The sheer number of people thinking intel is downplaying the threat and not taking Apple seriously baffles me. At this point intel is in a terrible spot being sieged by AMD and got hammered by Apple silicon. Boosting employee morale would not be a bad call by doing things like that. Do you guys really think Intel is not valuing their opponent seriously behind the scene?
In a sense this is precisely the argument.
For 20 years Intel has claimed and behaved as though x86 were so fantastically valuable that nothing else mattered. (Intel the company, not just its fans.) Nothing else explains such bizarre product designs as Larrabee/Phi or Atom or Quark, all of which were less than they could be because of the decision to use x86.
This was indeed a "not valuing the opposition seriously".
Now, even though Intel the company finally appears to accept that they have serious competition, a second myth has now arisen, no longer "everyone needs x86 for everything" but "ISA just doesn't matter very much; there's nothing wrong with x86 that some hard work and new CPU designs won't fix".
Right now this is the new line being touted by the x86 fans. Obviously I think (on technical grounds) that it's nonsense, that for a variety of reasons x86 is a permanent millstone around Intel's (and AMD's) neck. But my opinion doesn't matter, what matters is Intel's opinion. If Intel swallows this koolaid then, IMHO, we get another five to ten wasted years as they try to attach wings to a blue whale and discover the result is not actually a great flyer.

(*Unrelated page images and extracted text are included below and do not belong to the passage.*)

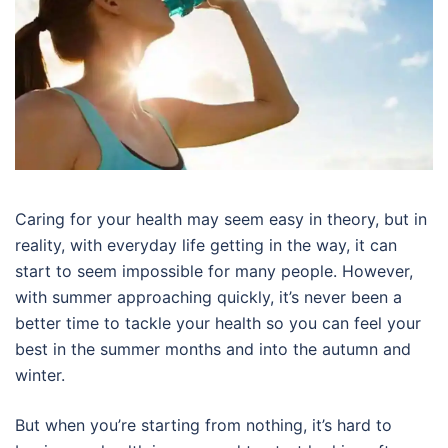
Caring for your health may seem easy in theory, but in
reality, with everyday life getting in the way, it can
start to seem impossible for many people. However,
with summer approaching quickly, it’s never been a
better time to tackle your health so you can feel your
best in the summer months and into the autumn and
winter.
But when you’re starting from nothing, it’s hard to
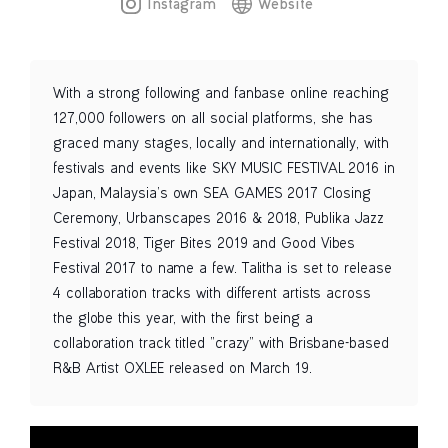
Instagram
Website
With a strong following and fanbase online reaching
127,000 followers on all social platforms, she has
graced many stages, locally and internationally, with
festivals and events like SKY MUSIC FESTIVAL 2016 in
Japan, Malaysia’s own SEA GAMES 2017 Closing
Ceremony, Urbanscapes 2016 & 2018, Publika Jazz
Festival 2018, Tiger Bites 2019 and Good Vibes
Festival 2017 to name a few. Talitha is set to release
4 collaboration tracks with different artists across
the globe this year, with the first being a
collaboration track titled “crazy” with Brisbane-based
R&B Artist OXLEE released on March 19.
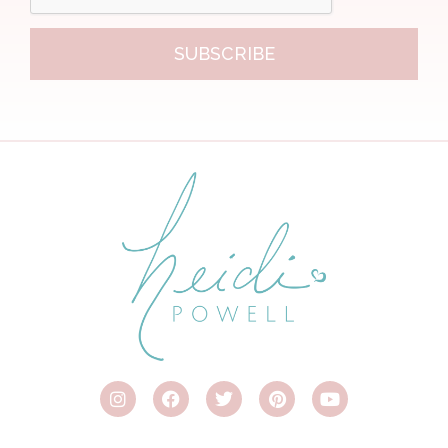
SUBSCRIBE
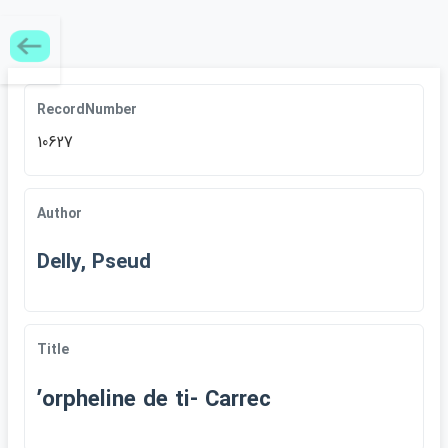
RecordNumber
10627
Author
Delly, Pseud
Title
ʹorpheline de ti- Carrec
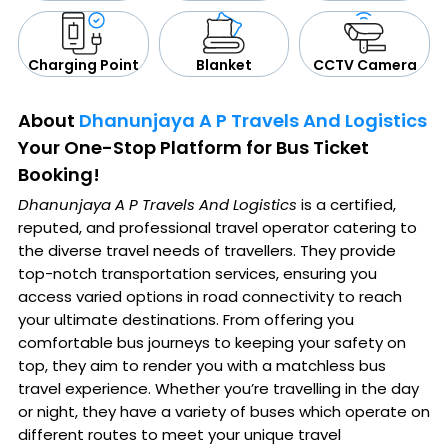
CCTV Camera
Blanket
Charging Point
About
Dhanunjaya A P Travels And Logistics
Your One-Stop Platform for Bus Ticket
Booking!
Dhanunjaya A P Travels And Logistics
is a certified,
reputed, and professional travel operator catering to
the diverse travel needs of travellers. They provide
top-notch transportation services, ensuring you
access varied options in road connectivity to reach
your ultimate destinations. From offering you
comfortable bus journeys to keeping your safety on
top, they aim to render you with a matchless bus
travel experience. Whether you’re travelling in the day
or night, they have a variety of buses which operate on
different routes to meet your unique travel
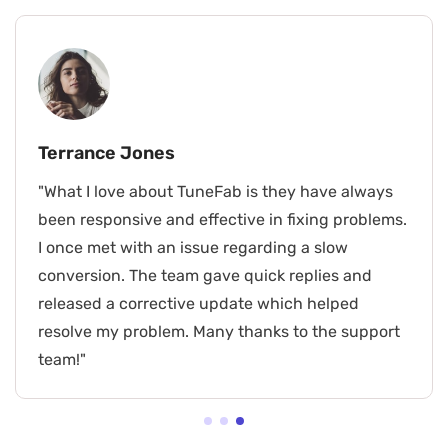
Terrance Jones
"What I love about TuneFab is they have always
been responsive and effective in fixing problems.
I once met with an issue regarding a slow
conversion. The team gave quick replies and
released a corrective update which helped
resolve my problem. Many thanks to the support
team!"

So the questions that matter are:
- what does INTEL (not me, not you, INTEL) think is the cause of their stumbles over the past ten years. (And will they tell us? Will a Burning Platform or Trustworthy Computing memo leak out?)
- in Gelsinger as a human being, how much does "nostalgia" overcome "rationality". Gelsinger has deep experience at the engineering level with x86. On the plus side, this means he knows something about the product. On the minus side, how much of his experience is tinged with the happiness of twenty years of Intel's glory days from the late 80s onward, with a feeling that "people laughed at x86 then and we showed them; we can do it again"?
When Jobs returned to Apple, the Apple he wanted to preserve was "Give people delightful products" not the Apple of "Mac OS was just great the way we shipped it in 1984, all we need going forward is an update System 7".
Is Gellsinger's vision of Intel "we are defined as 'we make the best CPUs, period'"? Or is it "we make x86 CPUs, period?"
This is, IMHO the only question that matters, but it's also the one that no-one is answering. Making some products at TSMC, taking Apple (and ARM and AMD) seriously; these do not matter. What matters is WHY you think Intel went wrong, because that shapes what you do differently going forward. IMHO an Intel going forward that designs CPUs in the same as today maybe beat AMD, but it won't beat Apple and ARM, regardless of whether it's using TSMC's process and whatever fancy chiplet, EMIB, and Foveros packaging it cares to use.